Sisman et al. argue that outcomes for non-surgically treated type IIb fractures are comparable to those of conservatively managed type IIa fractures. Their study reveals satisfactory treatment outcomes for all type II SCHF when the reduction remains stable within the first week following closed reduction and casting. Critically, no instances of reduction loss were observed beyond the initial week [10]. In a more recent study, Danjiang et al. compared and assessed the effectiveness of conservative versus surgical interventions for G II SCHF. They treated 142 patients, dividing them into two groups: group A received initial conservative treatment, while group B underwent initial surgical management. The results showed no significant differences between the two groups' fracture healing times and Flynn scores. However, the conservative treatment demonstrated superior functional recovery times compared to surgery [25]. The limitations of our study include the small number of patients and the absence of long-term follow-up. Despite the limited sample size, no long-term complications related to the positioning of the K-wires, infections, or ulnar nerve injuries were observed in our cohort. The incidence of pin infections is noted to be extremely low in the literature [26]. To reduce the incidence of iatrogenic ulnar nerve injuries during percutaneous fixation, surgeons propose possible solutions such as performing a mini-open approach, using electrical stimulation of the nerve during surgery, positioning the patient prone on the operating table, or inserting two lateral wires without the medial K-wire [27,28,29].

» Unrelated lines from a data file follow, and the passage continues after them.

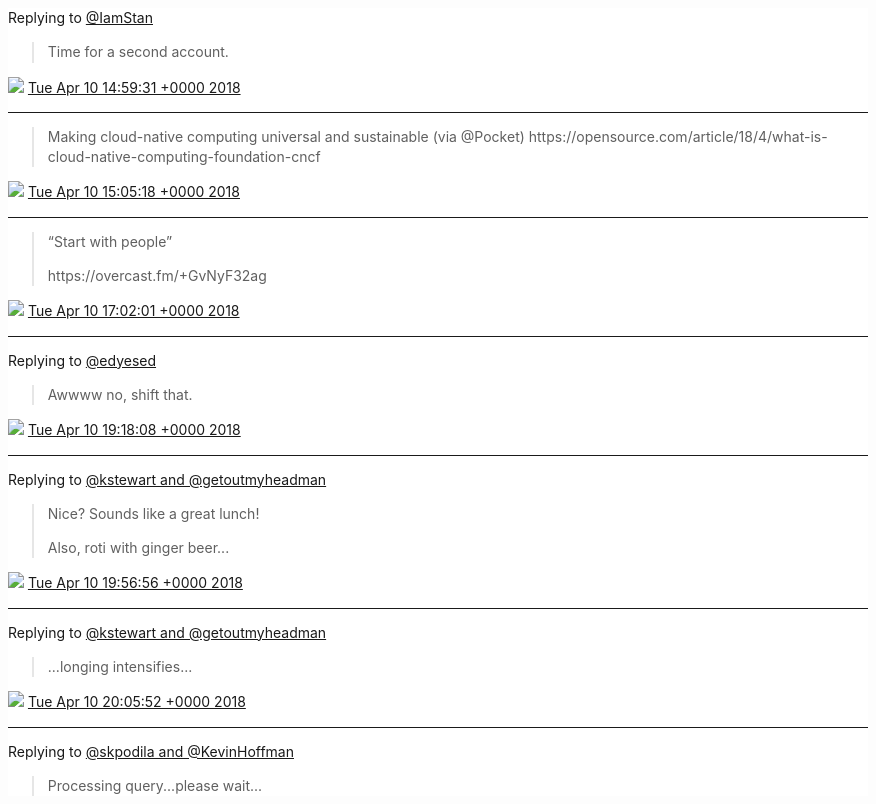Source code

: Replying to [@IamStan](https://twitter.com/IamStan/status/983720024912416768)

> Time for a second account\.

<img src="./media/tweet.ico" width="12" /> [Tue Apr 10 14:59:31 +0000 2018](https://twitter.com/mweagle/status/983721139892502528)

----

> Making cloud\-native computing universal and sustainable \(via @Pocket\) https://opensource\.com/article/18/4/what\-is\-cloud\-native\-computing\-foundation\-cncf

<img src="./media/tweet.ico" width="12" /> [Tue Apr 10 15:05:18 +0000 2018](https://twitter.com/mweagle/status/983722597194989574)

----

> “Start with people”
>
> https://overcast\.fm/\+GvNyF32ag

<img src="./media/tweet.ico" width="12" /> [Tue Apr 10 17:02:01 +0000 2018](https://twitter.com/mweagle/status/983751969851326464)

----

Replying to [@edyesed](https://twitter.com/edyesed/status/983784132307124224)

> Awwww no, shift that\.

<img src="./media/tweet.ico" width="12" /> [Tue Apr 10 19:18:08 +0000 2018](https://twitter.com/mweagle/status/983786225210241024)

----

Replying to [@kstewart and @getoutmyheadman](https://twitter.com/kstewart/status/983793972177850368)

> Nice? Sounds like a great lunch\!
>
> Also, roti with ginger beer\.\.\.
>
> <video controls><source src="/twitter/archive/media/983795989029859333-DaclOBnUwAA01h7.mp4">Your browser does not support the video tag.</video>

<img src="./media/tweet.ico" width="12" /> [Tue Apr 10 19:56:56 +0000 2018](https://twitter.com/mweagle/status/983795989029859333)

----

Replying to [@kstewart and @getoutmyheadman](https://twitter.com/kstewart/status/983796557299400704)

> \.\.\.longing intensifies\.\.\.

<img src="./media/tweet.ico" width="12" /> [Tue Apr 10 20:05:52 +0000 2018](https://twitter.com/mweagle/status/983798236086337537)

----

Replying to [@skpodila and @KevinHoffman](https://twitter.com/skpodila/status/983783491388129280)

> Processing query\.\.\.please wait\.\.\.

The literature presents studies discussing the advantages and disadvantages of positioning patients prone or supine in the operating room. A notable complication associated with the supine position is ulnar nerve injury, which typically occurs during medial K-wire insertion when the ulnar nerve undergoes anterior displacement during the elbow hyperflexion reduction maneuver. However, there is insufficient evidence to establish the superiority of either prone or supine positioning in terms of clinical and functional outcomes. The choice between these positions largely hinges on the surgeon's preferences and the anesthesiologist's experience [30]. In our clinical practice, we prefer to place the patient in the prone position, occasionally opting for a mini-open incision to avoid any ulnar nerve injury if there is significant elbow swelling. In light of the good clinical outcomes elucidated in this study in the surgical treatment of Gartland type II and III SCHF, and considering the arguments advanced in contemporary literature, the authors maintain a preference for a surgical approach with closed reduction and pinning. The authors acknowledge the limitation of the relatively small sample size in this study. To address this limitation, it will be essential to continue expanding the case studies and to persist in recruiting future patients. A prospective enrollment allowing for a comparative analysis between two patient groups stratified by treatment type would be even more effective and significant. In addition, it would be interesting to combine clinical evaluation with imaging analysis for a more comprehensive understanding and definition of the management and outcomes of SCHF treatment. This approach should incorporate measurements from pre- and post-treatment radiographs to assess the radiological progression of healing and functional recovery from a clinical perspective.